Ichiromania returns to Japan: Will he retire or not?

TOKYO -- There's an adage in Japanese that translates easily to English.

Deru kugi wa utareru.

The nail that sticks up gets hammered down.

Ichiro Suzuki has been the nail in a culture that values formality, caution and deference to authority. Doing it his way, he's developed into Japan's greatest baseball player and arguably its best athlete.

"At such a young age he already had his own mind," said Keizo Konishi, a reporter with the Japanese news agency Kyodo. "The older generation tells young people what they should do. Particularly in the structured baseball world."

Ichiro has played 2,651 major league games since joining the Seattle Mariners in 2001. Konishi has seen almost every one; from Seattle to New York, then to Miami, and back to Seattle. Add on hundreds before that with the Orix BlueWave.
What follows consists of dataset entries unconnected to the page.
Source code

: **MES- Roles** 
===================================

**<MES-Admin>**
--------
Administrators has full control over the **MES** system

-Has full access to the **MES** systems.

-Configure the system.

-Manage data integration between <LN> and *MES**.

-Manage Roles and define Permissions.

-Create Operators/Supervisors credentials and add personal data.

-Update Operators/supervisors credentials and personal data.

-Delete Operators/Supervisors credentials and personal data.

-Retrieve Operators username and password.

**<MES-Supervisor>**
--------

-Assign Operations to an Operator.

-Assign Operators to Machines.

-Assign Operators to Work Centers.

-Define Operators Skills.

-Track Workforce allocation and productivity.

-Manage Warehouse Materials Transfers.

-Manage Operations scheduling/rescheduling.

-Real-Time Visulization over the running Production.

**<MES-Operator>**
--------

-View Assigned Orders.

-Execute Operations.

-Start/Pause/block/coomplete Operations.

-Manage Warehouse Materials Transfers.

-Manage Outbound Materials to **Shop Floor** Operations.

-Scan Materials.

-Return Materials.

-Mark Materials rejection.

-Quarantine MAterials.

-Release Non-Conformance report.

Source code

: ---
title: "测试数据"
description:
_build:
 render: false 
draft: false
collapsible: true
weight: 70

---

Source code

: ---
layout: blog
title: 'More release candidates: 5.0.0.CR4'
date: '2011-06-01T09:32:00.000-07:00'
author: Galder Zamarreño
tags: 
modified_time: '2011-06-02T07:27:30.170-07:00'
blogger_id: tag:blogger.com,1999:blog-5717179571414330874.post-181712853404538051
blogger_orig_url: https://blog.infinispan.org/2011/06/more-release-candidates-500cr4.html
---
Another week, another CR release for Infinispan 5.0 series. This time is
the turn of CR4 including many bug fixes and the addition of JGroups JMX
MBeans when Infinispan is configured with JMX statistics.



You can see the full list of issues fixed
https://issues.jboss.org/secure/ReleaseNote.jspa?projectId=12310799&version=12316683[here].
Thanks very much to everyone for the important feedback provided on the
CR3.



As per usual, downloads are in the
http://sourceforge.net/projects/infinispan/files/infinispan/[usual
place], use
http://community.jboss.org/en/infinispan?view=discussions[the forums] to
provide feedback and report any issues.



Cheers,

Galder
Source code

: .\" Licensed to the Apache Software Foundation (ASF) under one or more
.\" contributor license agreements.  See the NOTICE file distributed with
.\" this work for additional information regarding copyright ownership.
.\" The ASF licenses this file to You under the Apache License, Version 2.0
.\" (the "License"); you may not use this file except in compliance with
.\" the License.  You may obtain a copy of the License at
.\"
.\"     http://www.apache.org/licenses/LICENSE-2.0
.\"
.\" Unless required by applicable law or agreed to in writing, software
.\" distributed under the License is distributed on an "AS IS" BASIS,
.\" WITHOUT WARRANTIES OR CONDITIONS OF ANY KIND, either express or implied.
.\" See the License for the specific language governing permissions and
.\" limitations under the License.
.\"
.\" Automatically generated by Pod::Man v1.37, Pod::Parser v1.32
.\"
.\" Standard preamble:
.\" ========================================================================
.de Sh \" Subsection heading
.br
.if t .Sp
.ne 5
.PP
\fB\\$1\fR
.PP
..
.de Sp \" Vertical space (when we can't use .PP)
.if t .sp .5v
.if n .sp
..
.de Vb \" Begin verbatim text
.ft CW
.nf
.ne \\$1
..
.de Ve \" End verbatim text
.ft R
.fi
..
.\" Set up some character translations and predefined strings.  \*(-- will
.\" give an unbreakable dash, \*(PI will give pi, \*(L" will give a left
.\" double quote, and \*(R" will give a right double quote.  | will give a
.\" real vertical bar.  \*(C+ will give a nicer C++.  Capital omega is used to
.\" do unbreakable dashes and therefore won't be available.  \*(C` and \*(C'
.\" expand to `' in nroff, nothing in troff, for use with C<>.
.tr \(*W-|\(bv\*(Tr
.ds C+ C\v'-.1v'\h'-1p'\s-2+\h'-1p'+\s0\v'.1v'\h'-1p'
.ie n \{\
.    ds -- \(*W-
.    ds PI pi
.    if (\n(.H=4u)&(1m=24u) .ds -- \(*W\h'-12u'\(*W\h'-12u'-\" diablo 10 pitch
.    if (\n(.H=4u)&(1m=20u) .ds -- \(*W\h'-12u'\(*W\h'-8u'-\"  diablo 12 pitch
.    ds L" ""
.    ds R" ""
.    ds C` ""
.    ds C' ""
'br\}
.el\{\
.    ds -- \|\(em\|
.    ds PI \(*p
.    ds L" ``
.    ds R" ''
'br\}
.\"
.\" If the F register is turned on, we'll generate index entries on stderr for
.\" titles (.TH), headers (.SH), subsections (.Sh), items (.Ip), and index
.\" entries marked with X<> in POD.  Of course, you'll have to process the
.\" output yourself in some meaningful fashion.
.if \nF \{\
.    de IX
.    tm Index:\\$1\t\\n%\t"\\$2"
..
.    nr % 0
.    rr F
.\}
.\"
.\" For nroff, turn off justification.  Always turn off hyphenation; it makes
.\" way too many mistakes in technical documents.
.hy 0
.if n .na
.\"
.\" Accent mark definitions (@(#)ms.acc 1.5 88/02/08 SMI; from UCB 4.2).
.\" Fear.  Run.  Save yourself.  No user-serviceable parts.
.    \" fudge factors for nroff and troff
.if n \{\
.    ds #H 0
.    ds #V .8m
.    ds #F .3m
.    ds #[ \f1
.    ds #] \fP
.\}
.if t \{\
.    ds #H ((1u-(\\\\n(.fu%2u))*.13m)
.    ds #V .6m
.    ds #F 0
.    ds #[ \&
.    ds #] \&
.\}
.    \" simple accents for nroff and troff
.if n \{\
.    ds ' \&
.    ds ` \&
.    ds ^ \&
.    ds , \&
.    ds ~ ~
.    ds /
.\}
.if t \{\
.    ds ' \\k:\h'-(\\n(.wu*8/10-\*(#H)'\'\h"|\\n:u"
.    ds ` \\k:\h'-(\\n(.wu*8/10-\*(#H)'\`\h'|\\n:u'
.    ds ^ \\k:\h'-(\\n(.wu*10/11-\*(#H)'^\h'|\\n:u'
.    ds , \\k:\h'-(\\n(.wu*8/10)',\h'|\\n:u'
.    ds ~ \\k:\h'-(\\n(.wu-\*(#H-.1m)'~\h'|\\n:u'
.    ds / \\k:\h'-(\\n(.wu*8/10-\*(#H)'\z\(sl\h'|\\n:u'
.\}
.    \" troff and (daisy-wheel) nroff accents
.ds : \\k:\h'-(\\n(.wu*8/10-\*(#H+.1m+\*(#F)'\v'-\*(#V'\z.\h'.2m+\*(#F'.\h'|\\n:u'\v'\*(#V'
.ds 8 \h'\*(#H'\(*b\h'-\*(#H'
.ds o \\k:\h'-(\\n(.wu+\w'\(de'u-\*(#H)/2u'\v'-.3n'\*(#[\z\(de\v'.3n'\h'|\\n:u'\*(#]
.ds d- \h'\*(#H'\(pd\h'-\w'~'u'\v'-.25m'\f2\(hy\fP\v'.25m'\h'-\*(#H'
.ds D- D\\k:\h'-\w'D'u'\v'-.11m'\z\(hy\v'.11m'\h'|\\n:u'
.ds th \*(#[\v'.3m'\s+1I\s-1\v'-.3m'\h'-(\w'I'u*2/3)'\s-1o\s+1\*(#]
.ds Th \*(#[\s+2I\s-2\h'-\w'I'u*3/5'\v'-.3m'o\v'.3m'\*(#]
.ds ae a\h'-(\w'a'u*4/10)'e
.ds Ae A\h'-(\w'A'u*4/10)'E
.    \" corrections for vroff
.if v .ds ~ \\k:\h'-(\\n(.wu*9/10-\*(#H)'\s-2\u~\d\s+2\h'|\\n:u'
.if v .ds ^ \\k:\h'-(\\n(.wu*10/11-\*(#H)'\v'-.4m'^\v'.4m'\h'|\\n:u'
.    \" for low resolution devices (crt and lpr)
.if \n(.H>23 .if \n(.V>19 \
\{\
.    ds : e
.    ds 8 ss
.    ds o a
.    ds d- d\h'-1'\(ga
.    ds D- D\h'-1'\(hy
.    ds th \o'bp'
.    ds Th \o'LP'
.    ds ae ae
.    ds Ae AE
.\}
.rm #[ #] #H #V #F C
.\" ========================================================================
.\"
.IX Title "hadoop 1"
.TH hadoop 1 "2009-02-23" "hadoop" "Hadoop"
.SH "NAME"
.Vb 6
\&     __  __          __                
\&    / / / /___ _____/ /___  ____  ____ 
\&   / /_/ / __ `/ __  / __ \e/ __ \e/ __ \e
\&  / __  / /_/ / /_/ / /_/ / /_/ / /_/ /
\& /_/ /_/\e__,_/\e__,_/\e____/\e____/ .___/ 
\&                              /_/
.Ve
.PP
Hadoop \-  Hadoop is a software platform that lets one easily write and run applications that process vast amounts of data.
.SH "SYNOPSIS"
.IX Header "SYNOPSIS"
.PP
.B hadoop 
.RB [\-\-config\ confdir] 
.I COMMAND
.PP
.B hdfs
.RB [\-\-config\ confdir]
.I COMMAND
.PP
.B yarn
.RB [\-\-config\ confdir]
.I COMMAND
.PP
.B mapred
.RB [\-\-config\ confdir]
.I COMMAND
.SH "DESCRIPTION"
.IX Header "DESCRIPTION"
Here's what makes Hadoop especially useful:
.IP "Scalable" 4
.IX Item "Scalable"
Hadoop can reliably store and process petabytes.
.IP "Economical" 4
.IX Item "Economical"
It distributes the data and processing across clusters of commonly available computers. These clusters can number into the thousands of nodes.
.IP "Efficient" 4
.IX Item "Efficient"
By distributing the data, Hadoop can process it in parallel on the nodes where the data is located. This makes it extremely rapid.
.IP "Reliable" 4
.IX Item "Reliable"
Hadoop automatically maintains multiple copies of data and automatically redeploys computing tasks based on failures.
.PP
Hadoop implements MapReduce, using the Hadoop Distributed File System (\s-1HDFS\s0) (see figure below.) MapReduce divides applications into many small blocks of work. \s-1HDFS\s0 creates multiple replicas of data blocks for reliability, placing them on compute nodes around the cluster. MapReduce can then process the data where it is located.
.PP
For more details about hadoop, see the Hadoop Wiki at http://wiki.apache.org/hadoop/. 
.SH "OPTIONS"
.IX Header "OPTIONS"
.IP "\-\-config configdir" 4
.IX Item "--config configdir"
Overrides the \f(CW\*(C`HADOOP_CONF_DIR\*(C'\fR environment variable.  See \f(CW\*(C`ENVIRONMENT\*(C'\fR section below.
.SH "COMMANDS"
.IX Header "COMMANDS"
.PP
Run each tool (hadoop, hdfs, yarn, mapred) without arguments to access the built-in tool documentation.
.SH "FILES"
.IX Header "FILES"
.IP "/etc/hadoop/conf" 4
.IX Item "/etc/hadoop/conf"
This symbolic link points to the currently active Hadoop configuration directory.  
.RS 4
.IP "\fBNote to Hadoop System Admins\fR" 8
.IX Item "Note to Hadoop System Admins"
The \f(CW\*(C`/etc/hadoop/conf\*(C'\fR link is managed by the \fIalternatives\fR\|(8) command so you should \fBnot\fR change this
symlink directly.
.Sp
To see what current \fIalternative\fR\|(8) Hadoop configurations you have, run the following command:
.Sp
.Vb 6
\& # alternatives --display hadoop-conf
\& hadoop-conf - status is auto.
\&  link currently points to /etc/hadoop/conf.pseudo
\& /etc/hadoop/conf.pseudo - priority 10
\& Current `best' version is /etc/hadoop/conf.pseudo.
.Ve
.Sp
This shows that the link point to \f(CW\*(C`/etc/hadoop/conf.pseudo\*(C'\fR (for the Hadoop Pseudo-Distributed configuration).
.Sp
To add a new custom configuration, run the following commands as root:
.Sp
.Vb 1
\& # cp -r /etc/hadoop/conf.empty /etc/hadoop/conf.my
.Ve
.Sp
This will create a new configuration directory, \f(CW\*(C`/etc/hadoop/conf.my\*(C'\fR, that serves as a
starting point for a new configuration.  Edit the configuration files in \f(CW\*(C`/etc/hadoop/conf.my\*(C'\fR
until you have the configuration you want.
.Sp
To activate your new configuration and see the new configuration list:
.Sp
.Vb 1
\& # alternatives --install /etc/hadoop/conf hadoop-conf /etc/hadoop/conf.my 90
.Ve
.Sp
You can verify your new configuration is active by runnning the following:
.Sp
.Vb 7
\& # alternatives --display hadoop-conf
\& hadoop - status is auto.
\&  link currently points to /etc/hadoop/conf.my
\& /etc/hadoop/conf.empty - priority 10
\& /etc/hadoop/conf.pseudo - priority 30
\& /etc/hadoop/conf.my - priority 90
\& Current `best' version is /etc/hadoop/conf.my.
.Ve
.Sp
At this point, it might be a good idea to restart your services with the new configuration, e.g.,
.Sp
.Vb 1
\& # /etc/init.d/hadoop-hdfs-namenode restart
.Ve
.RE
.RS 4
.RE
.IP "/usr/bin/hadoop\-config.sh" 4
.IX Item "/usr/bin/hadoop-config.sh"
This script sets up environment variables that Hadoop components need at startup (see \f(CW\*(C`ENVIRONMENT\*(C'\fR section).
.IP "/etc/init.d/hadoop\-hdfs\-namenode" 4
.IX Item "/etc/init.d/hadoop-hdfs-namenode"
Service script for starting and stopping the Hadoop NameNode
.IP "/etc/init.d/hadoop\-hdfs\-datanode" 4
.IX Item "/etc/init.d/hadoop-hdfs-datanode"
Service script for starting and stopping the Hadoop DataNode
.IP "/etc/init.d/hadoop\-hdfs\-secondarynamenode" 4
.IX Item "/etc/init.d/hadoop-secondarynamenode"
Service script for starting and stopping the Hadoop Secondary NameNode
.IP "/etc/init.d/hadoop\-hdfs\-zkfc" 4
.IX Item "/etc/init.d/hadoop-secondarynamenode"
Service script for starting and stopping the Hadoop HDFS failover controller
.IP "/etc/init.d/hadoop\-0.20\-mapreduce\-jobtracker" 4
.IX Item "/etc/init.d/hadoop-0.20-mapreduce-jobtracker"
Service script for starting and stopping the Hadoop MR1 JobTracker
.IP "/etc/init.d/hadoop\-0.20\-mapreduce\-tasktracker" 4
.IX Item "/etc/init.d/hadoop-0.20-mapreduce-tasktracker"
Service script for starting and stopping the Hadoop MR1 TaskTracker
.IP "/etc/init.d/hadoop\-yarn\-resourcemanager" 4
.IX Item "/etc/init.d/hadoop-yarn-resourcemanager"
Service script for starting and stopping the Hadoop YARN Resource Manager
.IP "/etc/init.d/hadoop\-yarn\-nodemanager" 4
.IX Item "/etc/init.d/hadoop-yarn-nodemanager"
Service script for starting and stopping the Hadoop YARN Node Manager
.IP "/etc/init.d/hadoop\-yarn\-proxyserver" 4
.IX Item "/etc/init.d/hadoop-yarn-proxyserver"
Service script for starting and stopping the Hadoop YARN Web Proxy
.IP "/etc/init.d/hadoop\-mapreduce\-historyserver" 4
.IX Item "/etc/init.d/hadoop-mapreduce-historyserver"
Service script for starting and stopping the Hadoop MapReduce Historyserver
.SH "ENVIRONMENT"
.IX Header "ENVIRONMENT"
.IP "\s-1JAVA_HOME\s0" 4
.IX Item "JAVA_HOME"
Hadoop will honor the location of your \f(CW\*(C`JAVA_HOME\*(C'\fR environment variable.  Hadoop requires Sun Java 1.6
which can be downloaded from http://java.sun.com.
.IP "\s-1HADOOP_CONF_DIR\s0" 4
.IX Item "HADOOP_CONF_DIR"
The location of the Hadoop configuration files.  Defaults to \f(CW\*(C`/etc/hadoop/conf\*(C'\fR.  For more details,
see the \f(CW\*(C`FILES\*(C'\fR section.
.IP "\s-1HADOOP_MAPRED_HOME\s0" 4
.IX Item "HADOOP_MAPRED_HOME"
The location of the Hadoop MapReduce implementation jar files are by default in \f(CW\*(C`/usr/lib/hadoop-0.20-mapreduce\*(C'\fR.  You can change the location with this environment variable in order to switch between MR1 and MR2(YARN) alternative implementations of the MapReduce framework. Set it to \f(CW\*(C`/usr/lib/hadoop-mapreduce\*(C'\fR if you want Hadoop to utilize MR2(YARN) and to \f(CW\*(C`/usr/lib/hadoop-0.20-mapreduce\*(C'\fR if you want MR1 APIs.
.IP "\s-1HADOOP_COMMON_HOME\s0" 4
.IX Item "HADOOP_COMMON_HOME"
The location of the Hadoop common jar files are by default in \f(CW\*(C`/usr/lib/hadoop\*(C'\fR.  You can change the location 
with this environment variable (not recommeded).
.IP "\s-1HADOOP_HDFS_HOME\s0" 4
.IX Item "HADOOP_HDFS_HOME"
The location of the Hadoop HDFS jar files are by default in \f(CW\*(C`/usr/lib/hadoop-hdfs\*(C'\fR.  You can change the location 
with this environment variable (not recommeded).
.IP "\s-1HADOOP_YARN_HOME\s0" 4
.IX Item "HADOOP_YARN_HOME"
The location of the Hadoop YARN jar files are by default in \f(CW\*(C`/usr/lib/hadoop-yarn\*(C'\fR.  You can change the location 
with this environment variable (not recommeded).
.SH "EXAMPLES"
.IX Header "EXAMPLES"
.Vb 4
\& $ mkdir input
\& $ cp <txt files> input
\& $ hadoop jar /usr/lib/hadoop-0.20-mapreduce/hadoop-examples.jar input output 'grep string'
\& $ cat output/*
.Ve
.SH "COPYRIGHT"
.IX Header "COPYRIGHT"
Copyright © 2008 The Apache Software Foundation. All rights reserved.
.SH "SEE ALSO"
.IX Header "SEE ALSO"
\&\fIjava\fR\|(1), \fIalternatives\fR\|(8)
The odyssey returns him to Japan where Ichiro is expected to play in a two-game series when the Mariners and the Oakland A's open the season March 20-21 at the Tokyo Dome.

Afterward, who knows? Some Japanese want the 45-year-old to finally retire, and the Mariners have said they want to go with youth.

One thing is certain in Tokyo: Ichiromania rules.

He's a source of national pride; the first position player to make it big in the majors, countering the perception that the country produced only pitchers, and players like Ichiro were too small. He's revered for breaking through, for his fashion sense, and his Zen-like training. He'll be the first Japanese player inducted into the Baseball Hall of Fame, almost surely on the first ballot.

Takashi Yamakawa, the baseball editor at Kyodo, described two Ichiros.

"He's acting, I think. He's playing Ichiro," Yamakawa said. "There are two different aspects. There's the very normal, polite Japanese man. And there's maybe the real Ichiro breaking the rules, fighting for himself. He's always thinking in a different way."

If Ichiro is the seldom-bending nail, his father, Nobuyuki, was the hammer who put his son through rigorous, well-documented daily baseball training from age 7.

"It bordered on hazing and I suffered a lot. But I also couldn't say no to him," American Robert Whiting quoted Ichiro saying in his book The Samurai Way of Baseball. The book was first sold under the title The Meaning of Ichiro.

Whiting has spent much of his life in Japan writing about baseball and Japanese culture. He speculated that because of World War II and the American occupation, Japan developed an inferiority complex in relation to the United States. Tokyo's 1964 Olympics and the booming economy of the 1970s and 80s remedied much of that, and Ichiro and pitcher Hideo Nomo further boosted morale.

"The athletic field has a different kind of symbolism," Whiting said in an interview with AP. "No American could name a famous Japanese; not a top singer or the prime minister or even the emperor after Hirohito. The Japanese were simply known as people who could make things. But everybody could name Nomo and Ichiro. It had a huge impact on the country's psyche."

Ichiro was must-see TV when he joined the Mariners. Large-screen video displays in central Tokyo played -- and replayed -- every game as the Mariners won 116 times in the regular season. Ichiro won the American League batting title and was the league's Rookie of the Year and MVP.

An electrical engineer and a weekend baseball umpire and coach, Iwao Fukushi recalls getting up to watch the Mariners on TV in Gunma prefecture, just northwest of Tokyo, and then heading to work between innings.

"I would go to the office and then watch on the coffee break -- just five minutes," he said with a snicker, suggesting it might have been longer. "We saw him every day, and he seemed to always have one or two hits."

Fukushi said he believes Ichiro will continue playing after the opening games, or become a coach. Others think he should stop now.

Some on social media in Japan say he's being used mostly to sell merchandise, suggesting his value now is largely commercial.

"For me, he should quit here," said Takashi Yamakawa, the baseball editor. "Perfect. It's a beautiful story."